*** Begin section ***
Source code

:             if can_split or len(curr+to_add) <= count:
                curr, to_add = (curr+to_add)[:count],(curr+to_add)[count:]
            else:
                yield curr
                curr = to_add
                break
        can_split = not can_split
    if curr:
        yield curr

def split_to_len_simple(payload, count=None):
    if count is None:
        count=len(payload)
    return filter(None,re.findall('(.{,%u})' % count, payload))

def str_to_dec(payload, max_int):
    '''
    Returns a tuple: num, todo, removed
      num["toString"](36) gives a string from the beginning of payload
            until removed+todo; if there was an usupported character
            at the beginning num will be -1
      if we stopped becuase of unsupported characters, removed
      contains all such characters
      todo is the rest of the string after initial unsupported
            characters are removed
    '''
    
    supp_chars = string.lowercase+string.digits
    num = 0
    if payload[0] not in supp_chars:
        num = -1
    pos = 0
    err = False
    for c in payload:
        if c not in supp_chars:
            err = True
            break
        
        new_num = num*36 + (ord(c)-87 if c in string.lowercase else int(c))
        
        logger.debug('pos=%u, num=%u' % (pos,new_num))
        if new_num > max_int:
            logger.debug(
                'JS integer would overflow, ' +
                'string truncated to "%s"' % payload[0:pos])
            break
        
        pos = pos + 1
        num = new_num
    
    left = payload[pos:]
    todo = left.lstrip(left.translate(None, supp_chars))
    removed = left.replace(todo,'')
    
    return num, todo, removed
*** End section ***
### TASK STATEMENT
Convert every line of the records above into a Markdown table with the columns "Row" and "Line," numbering each row and leaving out blank lines.

### REPLY TO THE TASK
| Row | Line |
|---|---|
| 1 | Source code |
| 2 | :             if can_split or len(curr+to_add) <= count: |
| 3 |                 curr, to_add = (curr+to_add)[:count],(curr+to_add)[count:] |
| 4 |             else: |
| 5 |                 yield curr |
| 6 |                 curr = to_add |
| 7 |                 break |
| 8 |         can_split = not can_split |
| 9 |     if curr: |
| 10 |         yield curr |
| 11 | def split_to_len_simple(payload, count=None): |
| 12 |     if count is None: |
| 13 |         count=len(payload) |
| 14 |     return filter(None,re.findall('(.{,%u})' % count, payload)) |
| 15 | def str_to_dec(payload, max_int): |
| 16 |     ''' |
| 17 |     Returns a tuple: num, todo, removed |
| 18 |       num["toString"](36) gives a string from the beginning of payload |
| 19 |             until removed+todo; if there was an usupported character |
| 20 |             at the beginning num will be -1 |
| 21 |       if we stopped becuase of unsupported characters, removed |
| 22 |       contains all such characters |
| 23 |       todo is the rest of the string after initial unsupported |
| 24 |             characters are removed |
| 25 |     ''' |
| 26 |     supp_chars = string.lowercase+string.digits |
| 27 |     num = 0 |
| 28 |     if payload[0] not in supp_chars: |
| 29 |         num = -1 |
| 30 |     pos = 0 |
| 31 |     err = False |
| 32 |     for c in payload: |
| 33 |         if c not in supp_chars: |
| 34 |             err = True |
| 35 |             break |
| 36 |         new_num = num*36 + (ord(c)-87 if c in string.lowercase else int(c)) |
| 37 |         logger.debug('pos=%u, num=%u' % (pos,new_num)) |
| 38 |         if new_num > max_int: |
| 39 |             logger.debug( |
| 40 |                 'JS integer would overflow, ' + |
| 41 |                 'string truncated to "%s"' % payload[0:pos]) |
| 42 |             break |
| 43 |         pos = pos + 1 |
| 44 |         num = new_num |
| 45 |     left = payload[pos:] |
| 46 |     todo = left.lstrip(left.translate(None, supp_chars)) |
| 47 |     removed = left.replace(todo,'') |
| 48 |     return num, todo, removed |